Desierto adds that “considering the dearth of any significant environmental, social and human rights safeguards in RCEP, the absence of counterpart spaces for human rights in dispute settlement procedures in RCEP takes us back to an archaic revival of commercial, trade, investment and other economic interests being construed so narrowly, as to exclude supposedly ‘non-trade’ concerns such as human rights”.
The absence of an investor-state dispute settlement (ISDS) provision sets the RCEP apart from the TPP. The national treatment to be accorded to investors could intensify land grabbing and gender inequality. Large foreign corporations will be allowed to acquire land for investment purposes. Devoid of effectual regulations, more small-scale farmers including women who are breadwinners in certain farming communities would lose their traditional farmlands, which is already a serious problem in the Indochinese Peninsula.
Add to it the absence of international labour and environmental standards which leaves little to no recourse for victims of business-related human rights violations. Despite ASEAN making progress in the institutionalisation of human rights, the inability to incorporate social protective measures begs the question of how states that do not have the capacity or willpower to deal with human rights abuses can be functionally in conformity with the people-centred and rules-based community that ASEAN leaders have unanimously declared to establish.
One of the foreseeable areas of concern is in electronic commerce. Abuses could pertain to the wrongful usage of personal data, online scams, and breach of data privacy originating from increased digitalisation and e-commerce activities, more so during the current COVID-19 pandemic. As ASEAN governments intensify the process of shifting towards cashless and digital economies, safeguards that protect people from data theft, identity fraud and cyber extortion, to name a few, are pivotal.
The e-commerce chapter makes explicit that no Party (except for CVLM countries for a designated period) can prevent computing facilities from being located abroad or cross-border transfer of information by electronic means, while online consumer and personal information protections are left to the individual member state’s own devices.
Without collectively agreed protective regulations on data flows, and with disputes only to be addressed through state-driven consultation or a Joint Committee for further deliberation, the issues of illicit monetisation, discrimination and abuses of personal data will likely increase and be more challenging to resolve.
A further concern involves the 1991 Act of International Convention for the Protection of New Varieties of Plants or UPOV91 that would make the traditional practice of seed saving by local farmers an offense. All 5 RCEP partner countries (Australia, China, Japan, New Zealand and South Korea) and Singapore are members. In February 2019, 30 Malaysian civil society organisations and farmer groups jointly issued a memorandum expressing their objection to make the accession of this Act obligatory.
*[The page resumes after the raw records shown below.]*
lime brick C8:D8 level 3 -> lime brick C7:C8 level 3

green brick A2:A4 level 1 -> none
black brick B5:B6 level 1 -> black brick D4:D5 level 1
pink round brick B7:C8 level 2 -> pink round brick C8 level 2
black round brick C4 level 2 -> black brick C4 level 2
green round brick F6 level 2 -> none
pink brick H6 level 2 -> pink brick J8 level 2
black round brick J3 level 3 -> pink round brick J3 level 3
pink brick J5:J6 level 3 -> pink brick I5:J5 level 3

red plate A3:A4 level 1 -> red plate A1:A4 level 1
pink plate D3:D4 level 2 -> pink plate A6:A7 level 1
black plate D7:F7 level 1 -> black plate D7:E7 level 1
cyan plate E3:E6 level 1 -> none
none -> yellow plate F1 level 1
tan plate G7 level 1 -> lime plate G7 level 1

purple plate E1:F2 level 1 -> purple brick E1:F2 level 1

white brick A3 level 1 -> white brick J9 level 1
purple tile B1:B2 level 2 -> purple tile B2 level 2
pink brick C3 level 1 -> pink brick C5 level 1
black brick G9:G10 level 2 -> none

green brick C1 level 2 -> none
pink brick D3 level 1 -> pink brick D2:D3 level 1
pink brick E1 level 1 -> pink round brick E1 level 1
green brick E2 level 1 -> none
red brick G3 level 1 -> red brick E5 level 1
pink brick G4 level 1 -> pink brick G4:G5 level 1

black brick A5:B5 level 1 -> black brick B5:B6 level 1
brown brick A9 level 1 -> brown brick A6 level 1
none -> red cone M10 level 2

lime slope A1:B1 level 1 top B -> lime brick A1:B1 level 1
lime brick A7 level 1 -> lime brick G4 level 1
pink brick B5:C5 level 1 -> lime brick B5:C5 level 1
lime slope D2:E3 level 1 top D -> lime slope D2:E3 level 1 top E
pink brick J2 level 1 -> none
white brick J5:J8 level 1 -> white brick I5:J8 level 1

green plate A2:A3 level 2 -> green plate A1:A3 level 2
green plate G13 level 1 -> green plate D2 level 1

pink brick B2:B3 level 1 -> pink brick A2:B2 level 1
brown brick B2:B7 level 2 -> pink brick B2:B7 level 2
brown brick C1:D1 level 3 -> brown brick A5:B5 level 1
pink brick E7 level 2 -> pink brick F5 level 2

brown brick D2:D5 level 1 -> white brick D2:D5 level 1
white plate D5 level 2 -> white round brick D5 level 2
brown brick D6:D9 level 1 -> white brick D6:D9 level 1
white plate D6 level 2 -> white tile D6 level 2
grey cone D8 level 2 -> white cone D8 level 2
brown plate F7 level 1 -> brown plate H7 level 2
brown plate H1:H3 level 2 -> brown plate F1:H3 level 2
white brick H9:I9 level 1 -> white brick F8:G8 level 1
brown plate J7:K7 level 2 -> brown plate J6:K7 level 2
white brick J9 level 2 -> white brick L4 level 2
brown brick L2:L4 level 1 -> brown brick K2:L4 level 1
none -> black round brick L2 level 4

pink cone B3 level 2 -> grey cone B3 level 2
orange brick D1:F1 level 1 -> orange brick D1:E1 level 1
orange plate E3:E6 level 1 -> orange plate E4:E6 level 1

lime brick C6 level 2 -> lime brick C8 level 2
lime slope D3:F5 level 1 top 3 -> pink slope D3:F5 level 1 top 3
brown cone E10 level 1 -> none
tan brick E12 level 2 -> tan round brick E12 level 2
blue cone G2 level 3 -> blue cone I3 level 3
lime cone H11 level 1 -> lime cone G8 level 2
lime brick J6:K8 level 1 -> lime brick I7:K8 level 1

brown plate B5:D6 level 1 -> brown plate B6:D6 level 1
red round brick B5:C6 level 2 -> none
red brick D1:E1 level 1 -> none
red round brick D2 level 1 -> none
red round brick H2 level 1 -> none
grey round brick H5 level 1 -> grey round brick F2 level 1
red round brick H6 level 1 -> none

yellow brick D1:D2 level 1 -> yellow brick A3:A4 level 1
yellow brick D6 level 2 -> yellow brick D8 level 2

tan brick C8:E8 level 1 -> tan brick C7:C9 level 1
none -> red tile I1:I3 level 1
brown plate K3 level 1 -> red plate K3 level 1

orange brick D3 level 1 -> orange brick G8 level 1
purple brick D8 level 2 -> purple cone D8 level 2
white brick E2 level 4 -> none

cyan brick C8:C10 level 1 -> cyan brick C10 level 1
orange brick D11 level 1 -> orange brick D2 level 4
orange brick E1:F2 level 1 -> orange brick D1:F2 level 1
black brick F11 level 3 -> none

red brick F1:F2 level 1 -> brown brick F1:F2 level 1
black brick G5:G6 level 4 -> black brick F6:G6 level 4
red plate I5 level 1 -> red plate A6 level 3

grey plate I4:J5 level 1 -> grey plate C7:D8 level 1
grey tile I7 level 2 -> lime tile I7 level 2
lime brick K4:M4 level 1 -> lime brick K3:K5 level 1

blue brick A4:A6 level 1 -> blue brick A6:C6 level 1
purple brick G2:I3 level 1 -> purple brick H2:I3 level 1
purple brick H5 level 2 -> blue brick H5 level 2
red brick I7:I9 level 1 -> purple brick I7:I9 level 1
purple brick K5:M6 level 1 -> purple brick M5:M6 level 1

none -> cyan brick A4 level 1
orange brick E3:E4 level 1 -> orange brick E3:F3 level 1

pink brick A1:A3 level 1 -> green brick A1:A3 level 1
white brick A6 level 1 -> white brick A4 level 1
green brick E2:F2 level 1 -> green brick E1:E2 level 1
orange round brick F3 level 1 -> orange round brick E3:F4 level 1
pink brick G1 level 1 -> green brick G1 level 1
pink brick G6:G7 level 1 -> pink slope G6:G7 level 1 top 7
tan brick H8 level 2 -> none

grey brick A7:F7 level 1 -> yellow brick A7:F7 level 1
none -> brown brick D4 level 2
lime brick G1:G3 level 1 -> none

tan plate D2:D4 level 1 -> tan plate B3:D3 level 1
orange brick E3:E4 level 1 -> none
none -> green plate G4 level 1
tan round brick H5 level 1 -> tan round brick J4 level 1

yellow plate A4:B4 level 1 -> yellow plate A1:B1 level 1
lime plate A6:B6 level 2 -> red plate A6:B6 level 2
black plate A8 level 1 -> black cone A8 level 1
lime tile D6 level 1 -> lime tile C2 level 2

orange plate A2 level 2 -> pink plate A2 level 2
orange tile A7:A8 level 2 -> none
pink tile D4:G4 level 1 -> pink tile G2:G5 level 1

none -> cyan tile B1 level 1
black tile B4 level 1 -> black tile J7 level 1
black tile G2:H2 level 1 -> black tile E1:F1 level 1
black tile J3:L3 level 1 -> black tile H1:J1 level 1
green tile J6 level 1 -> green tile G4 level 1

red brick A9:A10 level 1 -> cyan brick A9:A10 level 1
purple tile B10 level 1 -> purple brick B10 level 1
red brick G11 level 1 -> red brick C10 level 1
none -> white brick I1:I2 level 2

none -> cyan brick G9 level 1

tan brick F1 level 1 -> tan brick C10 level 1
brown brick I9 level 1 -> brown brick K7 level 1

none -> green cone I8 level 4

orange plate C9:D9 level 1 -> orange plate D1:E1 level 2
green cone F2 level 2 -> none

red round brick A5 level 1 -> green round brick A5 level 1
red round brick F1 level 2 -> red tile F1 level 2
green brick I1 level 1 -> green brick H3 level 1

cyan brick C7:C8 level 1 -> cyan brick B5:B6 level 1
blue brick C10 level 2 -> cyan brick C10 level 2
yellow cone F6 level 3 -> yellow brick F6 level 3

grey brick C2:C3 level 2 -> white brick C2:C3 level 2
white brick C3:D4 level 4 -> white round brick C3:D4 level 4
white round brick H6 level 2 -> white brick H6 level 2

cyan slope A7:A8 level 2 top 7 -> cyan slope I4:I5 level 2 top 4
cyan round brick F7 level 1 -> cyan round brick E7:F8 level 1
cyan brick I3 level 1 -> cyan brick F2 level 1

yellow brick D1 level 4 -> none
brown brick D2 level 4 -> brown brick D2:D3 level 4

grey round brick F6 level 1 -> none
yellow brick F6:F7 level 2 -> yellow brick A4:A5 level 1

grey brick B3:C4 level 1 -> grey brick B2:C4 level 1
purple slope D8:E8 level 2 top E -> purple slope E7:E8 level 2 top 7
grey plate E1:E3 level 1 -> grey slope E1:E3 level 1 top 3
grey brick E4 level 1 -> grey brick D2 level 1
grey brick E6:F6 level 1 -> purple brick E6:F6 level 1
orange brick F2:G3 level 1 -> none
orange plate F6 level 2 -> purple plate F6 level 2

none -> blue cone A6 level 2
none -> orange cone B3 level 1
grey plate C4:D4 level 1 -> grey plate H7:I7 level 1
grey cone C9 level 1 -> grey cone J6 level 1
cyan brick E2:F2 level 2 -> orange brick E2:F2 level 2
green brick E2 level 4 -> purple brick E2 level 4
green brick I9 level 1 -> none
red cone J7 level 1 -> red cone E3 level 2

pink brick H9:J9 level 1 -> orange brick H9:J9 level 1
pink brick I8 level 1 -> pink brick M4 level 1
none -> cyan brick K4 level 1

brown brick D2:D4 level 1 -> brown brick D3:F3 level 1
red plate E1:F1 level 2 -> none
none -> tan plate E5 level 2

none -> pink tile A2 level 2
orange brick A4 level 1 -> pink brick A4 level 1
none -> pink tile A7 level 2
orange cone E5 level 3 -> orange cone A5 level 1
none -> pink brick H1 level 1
The Act is acknowledged under the intellectual property chapter but has not been made compulsory. This however does not rule out future efforts from the 5 RCEP partner states to pressure ASEAN countries to accede. The same goes for the ISDS provision should the former deem it necessary to better protect their investments in the latter.
ASEAN should use the review process as stipulated in Article 20.8 to ensure better representation and inclusivity of non-state stakeholders, effective safeguards on labour and the environment, and proper recourse for human rights violations in achieving a more equitable and sustainable development in line with a people-centred ASEAN.